Le jeune homme jeta un coup d’oeil hésitant à Coira puis la serra dans ses bras en lui murmurant quelque chose à l’oreille. Silyen se retint de lever les yeux au ciel. Puis il s’inclina devant le roi en le remerciant pour son hospitalité et suivit l’Egal lorsqu’il ouvrit une porte vers un monde intermédiaire.
– Pourquoi ne nous avoir transporté directement à Far Carr? demanda Luke lorsqu’ils passèrent le seuil du manoir.
L’air s’était réchauffé depuis ce matin, comme si le mois de septembre se raccrochait encore aux derniers vestiges d’août. Le manoir était resplendissant, ses façades de marbre blanc semblant scintiller sous le soleil. Les feuilles des arbres n’avaient pas encore viré au rouge à l’or, encore bien vertes. A l’intérieur, une agréable fraîcheur régnait.
– Je préfère que le roi ignore où nous habitons. Tu as tenu ta promesse au moins? Tu n’as pas parlé à Coira de moi?
Luke soupira d’un air exaspéré.
– Evidemment.
– Et qu’est-ce que tu lui as dit à l’oreille tout à l’heure?
– ça me regarde, Silyen. Il me semble que j’ai une vie privée.
– Ah bon?
Luke leva les yeux au ciel.
– Tu as faim? demanda l’Egal alors qu’ils longeait la bibliothèque privée de Rix, contenant essentiellement des romans sans intérêt, pour monter à l’étage.
Pas de réponse.
Etrange.
Se retournant, Sil s’aperçut que Luke était resté sur place et regardait la pièce avec de grands yeux ronds. On aurait dit qu’un ouragan était passé par là. Les livres jonchaient le sol comme les vagues d’un océan démonté et une étagère était même tombée par terre, ses débris flottant à la surface des ouvrages. Les résultats d’un premier test du pouvoir d’attaque du Don, après lequel Silyen s’était dit qu’il était plus sage de s’entraîner à l’extérieur.
– Oh, je n’ai pas encore eu le temps de ranger. Ne t’inquiète pas pour ça, dit-il en tirant Luke par le bras.
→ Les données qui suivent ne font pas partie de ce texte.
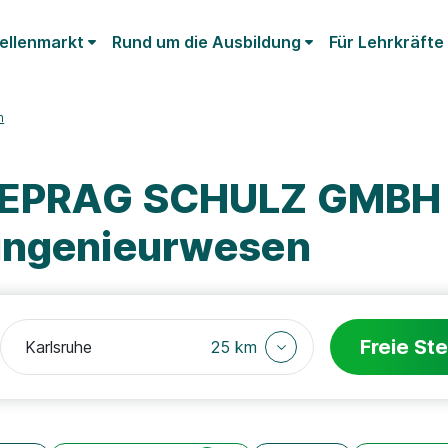
ellenmarkt
Rund um die Ausbildung
Für Lehrkräfte
n
DEPRAG SCHULZ GMBH 
uingenieurwesen
Freie Ste
25 km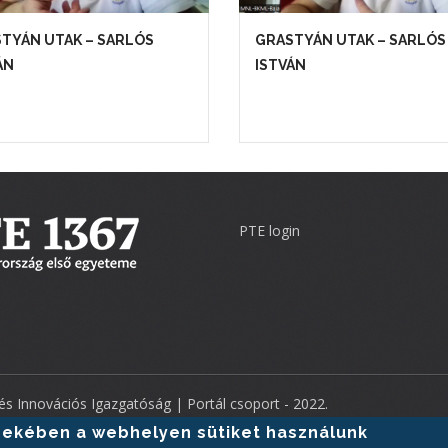
TYÁN UTAK – SARLÓS
GRASTYÁN UTAK – SARLÓS
ÁN
ISTVÁN
PTE login
 és Innovációs Igazgatóság
| Portál csoport - 2022.
rdekében a webhelyen sütiket használunk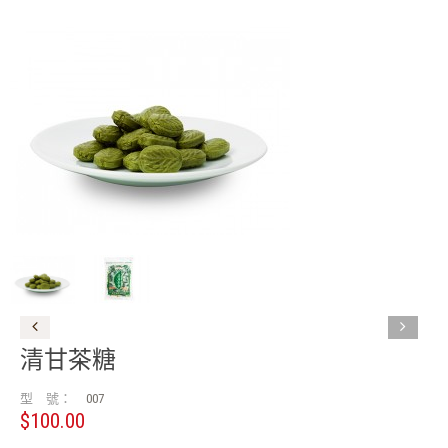
清甘茶糖
型 號：
007
$100.00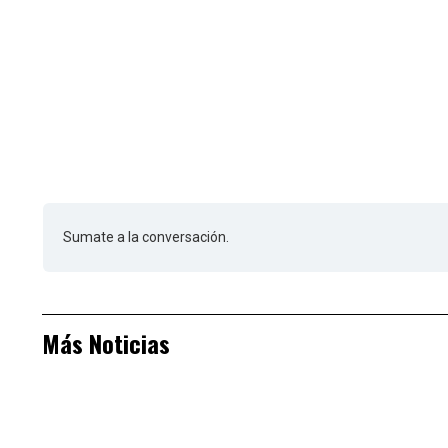
Sumate a la conversación.
Más Noticias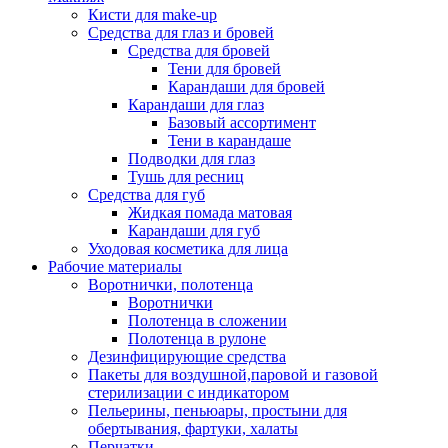
Кисти для make-up
Средства для глаз и бровей
Средства для бровей
Тени для бровей
Карандаши для бровей
Карандаши для глаз
Базовый ассортимент
Тени в карандаше
Подводки для глаз
Тушь для ресниц
Средства для губ
Жидкая помада матовая
Карандаши для губ
Уходовая косметика для лица
Рабочие материалы
Воротнички, полотенца
Воротнички
Полотенца в сложении
Полотенца в рулоне
Дезинфицирующие средства
Пакеты для воздушной,паровой и газовой
стерилизации с индикатором
Пельерины, пеньюары, простыни для
обертывания, фартуки, халаты
Перчатки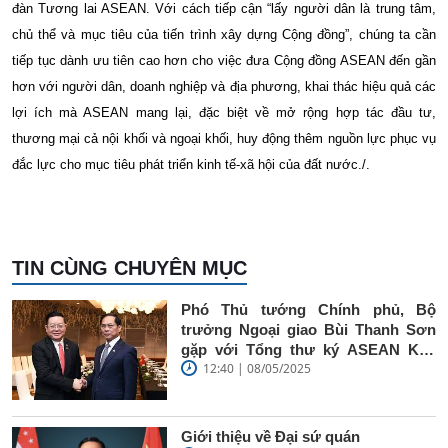
đàn Tương lai ASEAN. Với cách tiếp cận “lấy người dân là trung tâm,
chủ thể và mục tiêu của tiến trình xây dựng Cộng đồng”, chúng ta cần
tiếp tục dành ưu tiên cao hơn cho việc đưa Cộng đồng ASEAN đến gần
hơn với người dân, doanh nghiệp và địa phương, khai thác hiệu quả các
lợi ích mà ASEAN mang lại, đặc biệt về mở rộng hợp tác đầu tư,
thương mại cả nội khối và ngoại khối, huy động thêm nguồn lực phục vụ
đắc lực cho mục tiêu phát triển kinh tế-xã hội của đất nước./.
TIN CÙNG CHUYÊN MỤC
Phó Thủ tướng Chính phủ, Bộ
trưởng Ngoại giao Bùi Thanh Sơn
gặp với Tổng thư ký ASEAN Kao
12:40 | 08/05/2025
Kim Hourn
Giới thiệu về Đại sứ quán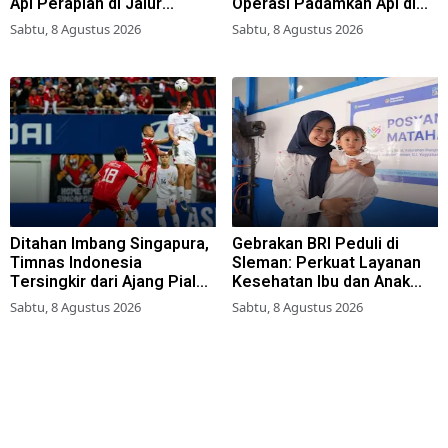
Api Perapian di Jalur
Operasi Padamkan Api di
Tradisional
Wisata Bromo
Sabtu, 8 Agustus 2026
Sabtu, 8 Agustus 2026
Ditahan Imbang Singapura,
Gebrakan BRI Peduli di
Timnas Indonesia
Sleman: Perkuat Layanan
Tersingkir dari Ajang Piala
Kesehatan Ibu dan Anak
AFF 2026
Lewat Program Desa
Sabtu, 8 Agustus 2026
Sabtu, 8 Agustus 2026
Brilian 1000 HPK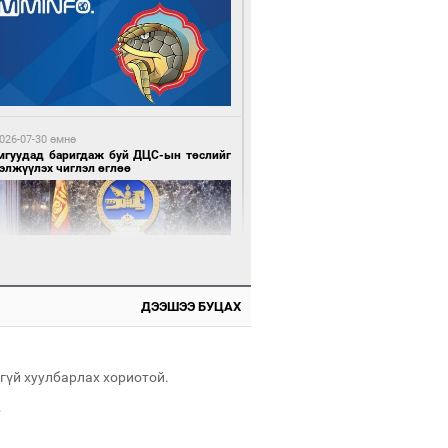
 цагийн өмнө өмнө
х шатанд хэмнэлтийн горимд шилжиж,
йр наадам, зөвлөгөөн, гадаад
милолтыг хориглолоо
026-07-30 өмнө
мгуудад баригдаж буй ДЦС-ын төслийг
элжүүлэх чиглэл өглөө
 цагийн өмнө өмнө
у толгойгоос “Рио Тинто” ашиг хүртэж
лсэн ч Монгол Улс өр төлсөөр байна
ДЭЭШЭЭ БУЦАХ
026-07-30 өмнө
э намар 1-6 дугаар ангийн хүүхдүүдэд
гуулийн автобус үйлчилнэ
гүй хуулбарлах хориотой.
.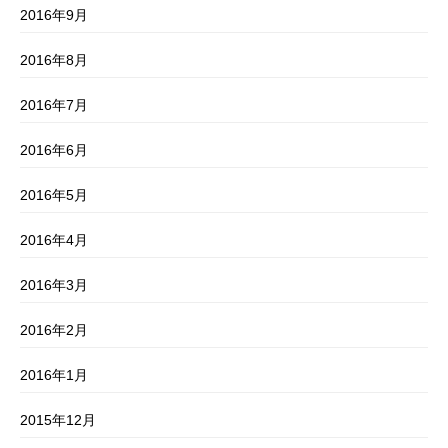
2016年9月
2016年8月
2016年7月
2016年6月
2016年5月
2016年4月
2016年3月
2016年2月
2016年1月
2015年12月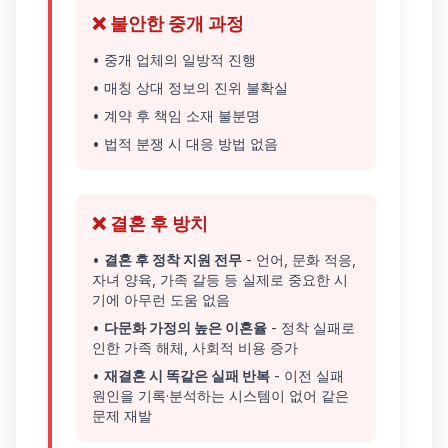
❌ 불안한 중개 과정
• 중개 업체의 일방적 진행
• 매칭 상대 정보의 진위 불확실
• 계약 후 책임 소재 불분명
• 법적 분쟁 시 대응 방법 없음
❌ 결혼 후 방치
•
결혼 후 정착 지원 전무
- 언어, 문화 적응,
자녀 양육, 가족 갈등 등 실제로 중요한 시
기에 아무런 도움 없음
•
다문화 가정의 높은 이혼율
- 정착 실패로
인한 가족 해체, 사회적 비용 증가
•
재결혼 시 똑같은 실패 반복
- 이전 실패
원인을 기록·분석하는 시스템이 없어 같은
문제 재발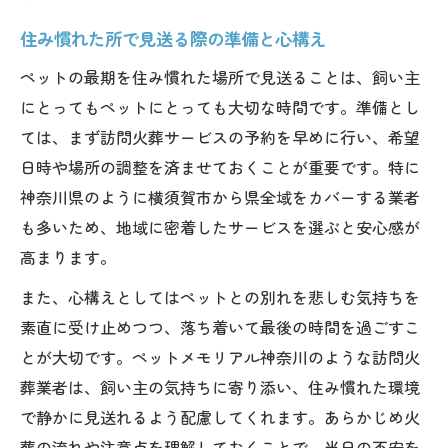
住み慣れた所で見送る際の準備と心構え
ペットの最期を住み慣れた場所で見送ることは、飼い主
にとってもペットにとっても大切な時間です。準備とし
ては、まず訪問火葬サービスの予約を早めに行い、希望
日時や場所の調整を済ませておくことが重要です。特に
神奈川県のように横須賀市から県全域をカバーする業者
も多いため、地域に密着したサービスを選ぶと安心感が
高まります。
また、心構えとしてはペットとの別れを悲しむ気持ちを
素直に受け止めつつ、落ち着いて最後の時間を過ごすこ
とが大切です。ペットメモリアル神奈川のような訪問火
葬業者は、飼い主の気持ちに寄り添い、住み慣れた環境
で静かに見送れるよう配慮してくれます。あらかじめ火
葬の流れや注意点を理解しておくことで、当日の不安を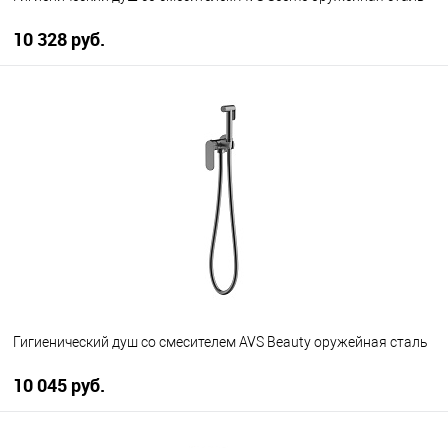
10 328 руб.
В корзину
В избранное
В наличии
Гигиенический душ со смесителем AVS Beauty оружейная сталь
10 045 руб.
В корзину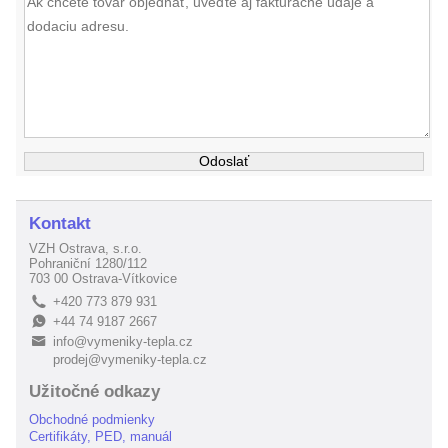
Kontakt
VZH Ostrava, s.r.o.
Pohraniční 1280/112
703 00 Ostrava-Vítkovice
+420 773 879 931
L
+44 74 9187 2667
E
info@vymeniky-tepla.cz
B
prodej@vymeniky-tepla.cz
Užitočné odkazy
Obchodné podmienky
Certifikáty, PED, manuál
Le jeune homme tressaillit à ce contact.
Sil frissonna à son tour, lâchant le bras de Luke, dont les joues étaient devenues brûlantes. Mais à la place de se pencher vers lui, le jeune homme recula brusquement et se dirigea vers le grand escalier. Silyen pesta intérieurement. Après les menaces que cette roturière écervelée avait cru bon de proférer à son encontre, il espérait qu’elle n’avait pas farci la tête de Luke de fadaises. Qu’avaient-ils tous à douter de son honnêteté? Il n’avait aucun plan pour Luke si ce n’était s’assurer qu’il aille bien. Il frissonna: quelques mois auparavant, il n’aurait jamais cru pouvoir avoir une pensée pareille à moins de s’être transformé en parfait crétin. Il fallait croire que les choses changeaient.
Le lendemain, après quelques heures de sommeil puis une chevauchée tardive avec Balmoral, l'Egal plongea sa cuillère dans un bol de cornflakes, le regard dans le vague, l’esprit aussi affûté qu’un scalpel.
Qu’est-ce que le Don? D’où vient-il?
Les deux questions qu’il s’était toujours posé.
Il allait devoir les mettre entre parenthèse car une autre question était apparue, beaucoup plus pressante. Silyen était sur le point d’y réfléchir lorsqu’un bruit de pas lui fit lever.
Luke arrivait.
Il s’apprêtait à lui exposer ses hypothèses lorsque les mots se bloquèrent dans sa gorge. On aurait dit que le jeune homme venait de revoir le monstre du monde noir en personne.